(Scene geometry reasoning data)
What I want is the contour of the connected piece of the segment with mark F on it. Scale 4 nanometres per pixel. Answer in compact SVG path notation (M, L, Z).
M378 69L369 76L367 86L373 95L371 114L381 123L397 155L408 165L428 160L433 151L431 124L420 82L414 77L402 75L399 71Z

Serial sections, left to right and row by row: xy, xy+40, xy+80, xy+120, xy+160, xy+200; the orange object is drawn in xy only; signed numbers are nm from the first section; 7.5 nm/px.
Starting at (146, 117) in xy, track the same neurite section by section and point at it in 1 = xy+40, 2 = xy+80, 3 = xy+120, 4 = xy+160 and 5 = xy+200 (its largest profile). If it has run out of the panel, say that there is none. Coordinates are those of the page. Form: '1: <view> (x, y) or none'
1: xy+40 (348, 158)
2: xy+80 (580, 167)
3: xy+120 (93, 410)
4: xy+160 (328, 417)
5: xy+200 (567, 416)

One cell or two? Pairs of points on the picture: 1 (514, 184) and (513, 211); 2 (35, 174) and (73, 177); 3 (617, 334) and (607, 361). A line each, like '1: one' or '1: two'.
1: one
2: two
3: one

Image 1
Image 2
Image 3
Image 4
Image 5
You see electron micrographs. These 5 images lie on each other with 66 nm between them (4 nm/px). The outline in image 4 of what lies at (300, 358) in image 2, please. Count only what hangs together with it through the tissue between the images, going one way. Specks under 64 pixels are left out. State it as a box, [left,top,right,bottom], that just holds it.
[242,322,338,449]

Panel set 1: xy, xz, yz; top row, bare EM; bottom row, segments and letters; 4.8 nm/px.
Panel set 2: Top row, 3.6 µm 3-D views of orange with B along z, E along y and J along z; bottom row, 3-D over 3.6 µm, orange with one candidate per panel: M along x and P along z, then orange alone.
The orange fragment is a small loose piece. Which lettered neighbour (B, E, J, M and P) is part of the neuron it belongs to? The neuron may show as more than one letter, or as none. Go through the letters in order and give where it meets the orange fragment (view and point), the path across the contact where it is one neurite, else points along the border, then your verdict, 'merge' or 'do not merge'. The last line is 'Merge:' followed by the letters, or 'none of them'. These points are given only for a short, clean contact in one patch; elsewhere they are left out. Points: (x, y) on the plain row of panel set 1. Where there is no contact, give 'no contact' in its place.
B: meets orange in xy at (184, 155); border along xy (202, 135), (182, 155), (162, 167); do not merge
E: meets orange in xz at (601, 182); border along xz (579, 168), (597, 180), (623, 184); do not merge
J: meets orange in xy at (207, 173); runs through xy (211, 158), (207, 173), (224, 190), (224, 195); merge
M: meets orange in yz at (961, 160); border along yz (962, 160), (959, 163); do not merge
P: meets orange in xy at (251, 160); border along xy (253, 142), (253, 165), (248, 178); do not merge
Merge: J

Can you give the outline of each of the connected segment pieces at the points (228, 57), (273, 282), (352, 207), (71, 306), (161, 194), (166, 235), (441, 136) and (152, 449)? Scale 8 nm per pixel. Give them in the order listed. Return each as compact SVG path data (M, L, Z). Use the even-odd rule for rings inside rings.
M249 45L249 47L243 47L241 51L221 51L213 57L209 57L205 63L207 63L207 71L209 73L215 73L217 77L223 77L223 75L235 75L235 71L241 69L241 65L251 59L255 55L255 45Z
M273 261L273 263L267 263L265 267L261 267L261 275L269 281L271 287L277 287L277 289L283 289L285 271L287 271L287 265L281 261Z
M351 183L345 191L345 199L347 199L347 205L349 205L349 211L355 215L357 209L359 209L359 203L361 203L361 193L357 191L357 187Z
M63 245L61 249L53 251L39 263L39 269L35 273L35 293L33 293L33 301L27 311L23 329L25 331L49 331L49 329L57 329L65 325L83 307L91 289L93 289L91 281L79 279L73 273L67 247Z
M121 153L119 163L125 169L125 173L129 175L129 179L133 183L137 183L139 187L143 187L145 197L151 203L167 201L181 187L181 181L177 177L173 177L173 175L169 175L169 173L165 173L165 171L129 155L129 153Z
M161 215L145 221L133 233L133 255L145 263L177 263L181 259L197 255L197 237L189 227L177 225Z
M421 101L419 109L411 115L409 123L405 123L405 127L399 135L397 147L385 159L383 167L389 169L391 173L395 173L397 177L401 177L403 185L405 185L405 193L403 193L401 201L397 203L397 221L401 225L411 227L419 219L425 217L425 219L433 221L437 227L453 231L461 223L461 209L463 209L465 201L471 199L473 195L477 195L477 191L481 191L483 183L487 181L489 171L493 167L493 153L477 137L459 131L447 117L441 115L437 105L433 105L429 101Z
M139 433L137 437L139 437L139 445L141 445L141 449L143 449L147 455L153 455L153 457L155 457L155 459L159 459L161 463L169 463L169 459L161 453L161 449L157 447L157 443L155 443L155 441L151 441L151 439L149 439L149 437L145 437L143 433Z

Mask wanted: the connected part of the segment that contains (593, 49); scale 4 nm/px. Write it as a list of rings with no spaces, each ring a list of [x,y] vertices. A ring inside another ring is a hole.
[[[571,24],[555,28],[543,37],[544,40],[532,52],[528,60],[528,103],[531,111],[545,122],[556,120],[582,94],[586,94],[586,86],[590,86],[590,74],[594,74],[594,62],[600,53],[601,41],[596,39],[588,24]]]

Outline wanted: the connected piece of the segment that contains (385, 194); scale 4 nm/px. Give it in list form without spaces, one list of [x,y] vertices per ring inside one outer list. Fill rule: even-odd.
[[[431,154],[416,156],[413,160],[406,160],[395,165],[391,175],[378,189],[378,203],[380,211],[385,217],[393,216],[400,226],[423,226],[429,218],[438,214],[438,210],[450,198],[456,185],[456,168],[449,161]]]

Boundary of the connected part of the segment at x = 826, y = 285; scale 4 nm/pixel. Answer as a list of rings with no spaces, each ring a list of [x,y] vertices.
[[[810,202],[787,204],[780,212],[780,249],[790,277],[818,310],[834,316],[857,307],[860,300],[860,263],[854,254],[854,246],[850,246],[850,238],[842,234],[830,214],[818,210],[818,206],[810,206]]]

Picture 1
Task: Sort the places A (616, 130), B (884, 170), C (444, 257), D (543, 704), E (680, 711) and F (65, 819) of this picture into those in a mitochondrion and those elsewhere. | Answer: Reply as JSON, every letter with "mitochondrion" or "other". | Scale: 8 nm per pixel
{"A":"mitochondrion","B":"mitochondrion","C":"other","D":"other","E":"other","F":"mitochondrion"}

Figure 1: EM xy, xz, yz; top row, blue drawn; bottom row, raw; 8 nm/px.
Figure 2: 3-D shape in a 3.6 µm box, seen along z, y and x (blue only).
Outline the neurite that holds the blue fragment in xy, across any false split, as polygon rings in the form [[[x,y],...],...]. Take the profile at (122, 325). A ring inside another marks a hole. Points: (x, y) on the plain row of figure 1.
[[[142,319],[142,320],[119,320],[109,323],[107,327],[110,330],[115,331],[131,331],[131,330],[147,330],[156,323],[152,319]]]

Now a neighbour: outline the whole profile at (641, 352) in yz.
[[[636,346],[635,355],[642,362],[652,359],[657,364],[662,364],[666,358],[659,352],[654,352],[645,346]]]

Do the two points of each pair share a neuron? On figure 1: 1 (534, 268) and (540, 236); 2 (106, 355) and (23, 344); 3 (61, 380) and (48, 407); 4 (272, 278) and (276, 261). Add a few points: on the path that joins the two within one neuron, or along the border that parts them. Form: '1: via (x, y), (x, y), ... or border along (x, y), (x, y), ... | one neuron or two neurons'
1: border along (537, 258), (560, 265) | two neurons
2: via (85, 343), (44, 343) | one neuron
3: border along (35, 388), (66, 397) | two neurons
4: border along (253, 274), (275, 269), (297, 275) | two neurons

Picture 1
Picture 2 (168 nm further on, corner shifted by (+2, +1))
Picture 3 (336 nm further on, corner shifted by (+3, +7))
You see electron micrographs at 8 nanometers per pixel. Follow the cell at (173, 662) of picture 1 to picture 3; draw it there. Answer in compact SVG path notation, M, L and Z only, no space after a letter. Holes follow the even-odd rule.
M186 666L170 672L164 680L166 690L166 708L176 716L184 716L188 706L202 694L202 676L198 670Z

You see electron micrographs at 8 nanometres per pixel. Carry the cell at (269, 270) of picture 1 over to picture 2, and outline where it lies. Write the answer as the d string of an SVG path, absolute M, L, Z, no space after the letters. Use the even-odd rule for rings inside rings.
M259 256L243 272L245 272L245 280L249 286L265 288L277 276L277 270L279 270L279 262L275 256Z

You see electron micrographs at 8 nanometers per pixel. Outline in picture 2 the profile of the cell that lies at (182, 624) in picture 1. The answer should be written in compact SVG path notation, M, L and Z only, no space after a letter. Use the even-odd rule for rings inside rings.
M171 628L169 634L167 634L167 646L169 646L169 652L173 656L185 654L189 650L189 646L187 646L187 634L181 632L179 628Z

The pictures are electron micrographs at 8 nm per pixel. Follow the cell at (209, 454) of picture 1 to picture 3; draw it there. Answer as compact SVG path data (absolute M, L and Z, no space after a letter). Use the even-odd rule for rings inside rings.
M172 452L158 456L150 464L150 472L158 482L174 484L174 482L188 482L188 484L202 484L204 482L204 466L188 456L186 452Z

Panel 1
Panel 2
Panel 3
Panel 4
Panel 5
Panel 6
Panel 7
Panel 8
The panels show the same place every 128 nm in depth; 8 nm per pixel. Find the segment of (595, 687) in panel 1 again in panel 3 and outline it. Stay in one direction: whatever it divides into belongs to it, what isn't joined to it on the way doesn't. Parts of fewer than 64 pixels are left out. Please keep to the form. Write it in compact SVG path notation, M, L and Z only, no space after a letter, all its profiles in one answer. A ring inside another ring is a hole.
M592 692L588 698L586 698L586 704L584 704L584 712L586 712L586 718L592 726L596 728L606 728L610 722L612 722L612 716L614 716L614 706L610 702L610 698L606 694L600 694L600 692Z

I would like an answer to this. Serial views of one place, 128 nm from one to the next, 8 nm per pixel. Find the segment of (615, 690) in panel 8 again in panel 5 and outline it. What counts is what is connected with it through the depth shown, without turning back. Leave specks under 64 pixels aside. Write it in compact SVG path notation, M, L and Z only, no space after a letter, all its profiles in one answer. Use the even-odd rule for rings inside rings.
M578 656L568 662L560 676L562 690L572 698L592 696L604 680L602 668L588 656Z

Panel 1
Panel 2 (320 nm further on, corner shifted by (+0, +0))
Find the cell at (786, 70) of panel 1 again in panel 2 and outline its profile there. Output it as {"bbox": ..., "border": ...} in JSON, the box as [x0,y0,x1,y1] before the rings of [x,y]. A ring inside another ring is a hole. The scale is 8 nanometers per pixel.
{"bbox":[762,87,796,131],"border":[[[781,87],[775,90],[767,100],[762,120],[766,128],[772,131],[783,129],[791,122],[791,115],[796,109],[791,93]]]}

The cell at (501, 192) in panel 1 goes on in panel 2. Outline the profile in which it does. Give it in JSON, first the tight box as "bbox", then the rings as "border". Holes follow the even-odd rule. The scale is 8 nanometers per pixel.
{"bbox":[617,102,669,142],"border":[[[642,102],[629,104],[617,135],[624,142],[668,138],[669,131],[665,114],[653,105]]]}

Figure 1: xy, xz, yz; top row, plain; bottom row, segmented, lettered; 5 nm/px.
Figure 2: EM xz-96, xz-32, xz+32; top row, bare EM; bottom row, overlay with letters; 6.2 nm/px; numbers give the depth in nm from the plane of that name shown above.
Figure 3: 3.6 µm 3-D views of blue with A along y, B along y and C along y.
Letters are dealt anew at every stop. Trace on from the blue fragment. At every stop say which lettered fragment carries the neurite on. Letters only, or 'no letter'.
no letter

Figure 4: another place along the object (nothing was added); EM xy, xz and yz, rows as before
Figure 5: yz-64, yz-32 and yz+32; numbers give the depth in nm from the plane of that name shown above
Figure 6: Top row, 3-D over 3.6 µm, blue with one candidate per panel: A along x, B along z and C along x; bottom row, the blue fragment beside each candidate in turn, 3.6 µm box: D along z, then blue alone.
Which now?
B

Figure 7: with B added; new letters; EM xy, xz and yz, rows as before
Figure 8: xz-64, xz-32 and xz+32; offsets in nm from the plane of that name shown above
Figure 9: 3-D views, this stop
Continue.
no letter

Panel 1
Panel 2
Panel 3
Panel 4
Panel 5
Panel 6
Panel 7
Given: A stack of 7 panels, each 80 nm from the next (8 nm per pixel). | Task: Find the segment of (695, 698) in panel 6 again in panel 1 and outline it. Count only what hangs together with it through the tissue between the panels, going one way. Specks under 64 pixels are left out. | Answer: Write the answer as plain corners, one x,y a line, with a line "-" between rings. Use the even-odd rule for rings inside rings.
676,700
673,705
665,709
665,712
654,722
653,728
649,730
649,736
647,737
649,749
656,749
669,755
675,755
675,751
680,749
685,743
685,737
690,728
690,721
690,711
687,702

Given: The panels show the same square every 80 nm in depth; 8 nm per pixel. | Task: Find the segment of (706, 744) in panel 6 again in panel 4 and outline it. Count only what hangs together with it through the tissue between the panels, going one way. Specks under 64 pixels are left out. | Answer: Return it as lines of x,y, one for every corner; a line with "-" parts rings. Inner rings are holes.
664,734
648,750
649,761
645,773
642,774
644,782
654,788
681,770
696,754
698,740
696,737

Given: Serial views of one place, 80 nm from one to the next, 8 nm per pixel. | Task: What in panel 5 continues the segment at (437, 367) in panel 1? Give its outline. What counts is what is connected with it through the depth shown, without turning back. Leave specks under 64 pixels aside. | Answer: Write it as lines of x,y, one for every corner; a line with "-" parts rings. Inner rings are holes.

Work to complete: Within this data, count the lines that include the string "plane" and write the number with nothing else.

Output for this exercise: 3